No jQuery, but if there's support for CSS3 selectors you can go for

没有 jQuery，但如果支持 CSS3 选择器，你可以去

var rem = document.querySelectorAll("[id*='bs']"), i = 0;
for (; i < rem.length; i++)
    rem[i].parentNode.removeChild(rem[i]);

Otherwise, just go for this slight edit of VisioN's solution:

否则，只需对 VisioN 的解决方案稍作修改即可：

var divs = document.querySelectorAll("[id]");
for (var i = 0, len = divs.length; i < len; i++) {
    var div = divs[i];
    if (div.id.indexOf("bs") > -1) {
        div.parentNode.removeChild(div);
    }
}

Pure JavaScript:

纯 JavaScript：

var divs = document.getElementsByTagName("div");
for (var i = divs.length; i;) {
    var div = divs[--i];
    if (div.id.indexOf("bs") > -1) {
        div.parentNode.removeChild(div);
    }
}

As an example, in jQueryit is one line:

例如，在jQuery 中它是一行：

$("div[id*='bs']").remove();

DEMO:http://jsfiddle.net/c4ewU/

演示：http : //jsfiddle.net/c4ewU/

The most portable method to obtain a list of elements is document.getElementsByTagName.
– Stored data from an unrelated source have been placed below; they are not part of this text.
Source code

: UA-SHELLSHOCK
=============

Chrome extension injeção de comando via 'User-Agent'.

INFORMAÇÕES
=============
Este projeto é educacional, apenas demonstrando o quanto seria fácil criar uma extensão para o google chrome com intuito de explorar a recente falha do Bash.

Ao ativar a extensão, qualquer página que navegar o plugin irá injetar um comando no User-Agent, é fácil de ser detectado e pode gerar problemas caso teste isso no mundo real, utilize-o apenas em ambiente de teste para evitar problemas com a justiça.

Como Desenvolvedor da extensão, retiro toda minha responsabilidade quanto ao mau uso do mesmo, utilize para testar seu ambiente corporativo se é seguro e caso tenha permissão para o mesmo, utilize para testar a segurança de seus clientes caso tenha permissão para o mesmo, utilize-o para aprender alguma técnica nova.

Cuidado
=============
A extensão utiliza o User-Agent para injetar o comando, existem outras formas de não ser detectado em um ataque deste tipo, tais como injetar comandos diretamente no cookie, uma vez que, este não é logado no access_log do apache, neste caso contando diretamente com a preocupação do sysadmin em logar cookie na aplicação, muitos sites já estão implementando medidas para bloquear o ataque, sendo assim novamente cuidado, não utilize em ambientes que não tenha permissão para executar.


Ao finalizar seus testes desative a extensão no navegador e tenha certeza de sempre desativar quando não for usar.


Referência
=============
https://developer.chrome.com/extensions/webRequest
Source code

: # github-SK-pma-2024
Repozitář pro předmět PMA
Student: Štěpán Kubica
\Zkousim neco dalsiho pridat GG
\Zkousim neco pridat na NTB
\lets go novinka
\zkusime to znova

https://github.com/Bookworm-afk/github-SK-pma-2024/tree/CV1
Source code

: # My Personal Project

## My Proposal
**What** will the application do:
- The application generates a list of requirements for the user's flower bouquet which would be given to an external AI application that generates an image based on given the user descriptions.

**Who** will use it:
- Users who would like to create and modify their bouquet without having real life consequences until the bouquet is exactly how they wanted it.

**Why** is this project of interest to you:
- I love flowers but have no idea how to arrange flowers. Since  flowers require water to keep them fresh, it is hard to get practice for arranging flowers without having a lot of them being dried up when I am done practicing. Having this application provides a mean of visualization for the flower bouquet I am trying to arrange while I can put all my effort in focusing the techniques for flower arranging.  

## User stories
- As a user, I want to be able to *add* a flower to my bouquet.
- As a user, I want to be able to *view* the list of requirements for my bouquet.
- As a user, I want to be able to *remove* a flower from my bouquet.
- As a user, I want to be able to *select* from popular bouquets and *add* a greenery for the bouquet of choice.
However the resulting list is a live node listwhich means that if you modify the document, the list changes too!

获取元素列表的最便携方法是document.getElementsByTagName. 然而，结果列表是一个活动节点列表，这意味着如果您修改文档，列表也会更改！

There are two solutions for this. One is to take a copy of the list:

对此有两种解决方案。一种是复制一份清单：

var nodes = document.getElementsByTagName('div');
var copy = [].slice.call(nodes, 0);   // take a copy

for (var i = 0, n = copy.length; i < n; ++i) {
    var d = copy[i];
    if (d.parentNode && d.id.indexOf('bs') >= 0) {
        d.parentNode.removeChild(d);
    }
}

The second is to either work through the list backwards, or ensure that you don't advance the iterator if you modify the list. This takes the latter approach:

第二种方法是向后遍历列表，或者确保在修改列表时不推进迭代器。这采用后一种方法：

var nodes = document.getElementsByTagName('div');
for (var i = 0; i < nodes.length; /* blank */ ) {
    var d = nodes[i];
    if (d.id.indexOf('bs') >= 0) {
        d.parentNode.removeChild(d);
    } else {
        ++i; // iterate forward
    }
}

try this code first get all elements contain certain text (here 'bs')

尝试此代码首先获取包含特定文本的所有元素（此处为 'bs'）

var matches = [];
var searchElements = document.getElementsByTagName("body")[0].children;
for(var i = 0; i < searchElements.length; i++) {
  if(searchElements[i].tagName == 'DIV') {
    if(searchElements[i].id.indexOf('bs') != -1) {
       matches.push(searchElements[i]);
    }
  }
}

Then delete them from body of html

然后从 html 正文中删除它们

for(var i = 0;i<matches.length; i++)
    matches[i].parentNode.removeChild(matches[i]);

If you remove them in the first loop, there will be some tags will not deleted as the children array length is decreased each time you delete a node. So the better way to get them all in an external array and then delete them.

如果在第一个循环中删除它们，则每次删除节点时子数组长度都会减少，因此某些标签将不会被删除。因此，将它们全部放入外部数组然后删除它们的更好方法。